Wednesday, March 12, 2008

Archie Bunker at the kitchen sink

As Hillary Clinton falls farther behind the frontrunner - her delegate gains last week have been wiped out, courtesy of Barack Obama's landslide wins in Wyoming on Saturday and Mississippi last night; she has received 700,000 fewer popular votes; in the pledged delegate count, she trails by roughly 160 - one can only imagine what new rhetorical weapons she will unleash upon Obama, as part of her "kitchen sink" strategy.
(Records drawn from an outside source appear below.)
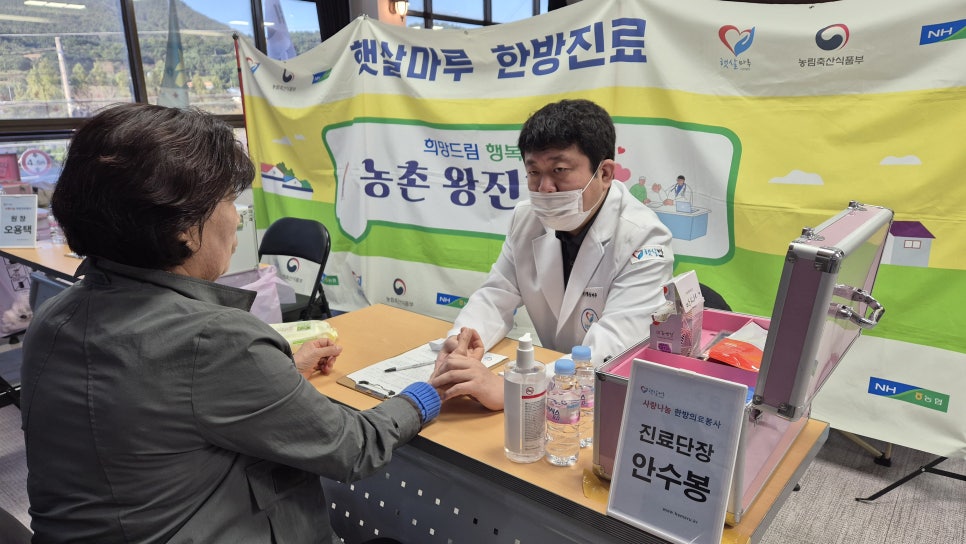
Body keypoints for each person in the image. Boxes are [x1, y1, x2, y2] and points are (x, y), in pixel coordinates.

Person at [20, 103, 440, 544]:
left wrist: (278, 374)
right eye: (226, 200)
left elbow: (158, 408)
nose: (237, 216)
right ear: (184, 227)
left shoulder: (54, 315)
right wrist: (432, 390)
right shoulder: (216, 340)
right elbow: (353, 448)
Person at [431, 99, 674, 410]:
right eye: (534, 172)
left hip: (610, 401)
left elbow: (613, 349)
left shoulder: (644, 236)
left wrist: (516, 389)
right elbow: (495, 296)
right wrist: (461, 344)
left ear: (604, 173)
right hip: (555, 392)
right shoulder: (526, 218)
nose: (545, 188)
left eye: (559, 170)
But whatever she comes up with, it may be hard for her to top Geraldine Ferraro. When last seen on the national stage, 24 years ago, veep candidate Ferraro worked with presidential nominee Walter Mondale to lose 49 states in a Ronald Reagan landslide. Today, she's a Clinton surrogate and member in good standing of Clinton's finance committee. In that capacity, she's trying to do her part to diminish Obama before it's too late.

Her apparent tactic of choice is to morph into Archie Bunker.

As I briefly referenced late yesterday, Ferraro told a California newspaper the other day that "if Obama was a white man, he would not be in this position." And, as I also noted, her assertion reminded me of something that baseball pitcher Bob Feller said 62 years ago about Jackie Robinson, shortly before Robinson broke the color line: "If he were a white man, I doubt that they would even consider him as big league material."

In 1946, after Robinson signed a contract with the Brooklyn Dodgers, whites typically sought to denigrate the notion that he had risen on his own merits (notably, his rare athletic gifts). They typically argued, as Feller did, that he was in favor only because he was black - a bizarre argument, since at the time the number of blacks playing big-league baseball totaled exactly zero.

Now consider Ferraro's remark. By attributing Obama's strong position to the color of his skin, she is denigrating his rare political gifts - all of which have actually enabled him to transcend the de facto color barrier that, until now, has prevented black candidates from ascending to the top tier.

Or look at it this way: If Obama is indeed well positioned in this campaign primarily because he is black, why is it that no black has ever achieved this position before?

It's tragic for the Democratic party that one of its pioneer feminists would sound like Archie Bunker in his easy chair on All in the Family, grousing about affirmative action, about how blacks are getting a leg up solely because of their race. Because this is the message of reverse racism, widely embraced by whites who believe that they're getting a raw deal in an unfair modern world. (Witness Ferraro's anger at being criticized for her Obama remark; her latest retort is, "I really think they're attacking me because I'm white.")

Clinton has characterized Ferraro's remark as "regrettable," but that's basically the extent of it. In fact, I bet the Clinton camp doesn't mind at all that her lament has gained wide circulation. For proof, just consider the political landscape in Pennsylvania, and her current political requirements:

Clinton needs to roll up a huge popular vote victory on April 22, if she hopes to make even a dent in Obama's national delegate lead. To trump Obama's expected victory margin in Philadelphia (blacks and white liberals), and perhaps in the Philadelphia suburbs (affluent, highly educated white liberals), Clinton needs a huge outpouring of support, elsewhere in the state, from working-class and culturally conservative whites. That's a sizeable demographic in Pennsylvania; accurately or not, a lot of those folks believe that blacks have unfair advantages in today's society. And, with respect to Ferraro's remark, if they can be encouraged to assess Obama not on his merits, but as an affirmative action symbol, all the better for Clinton.

But even if Clinton somehow manages to get the nomination in this fashion, I wonder whether she will be able to eradicate all the dirt that has accumulated in the kitchen sink.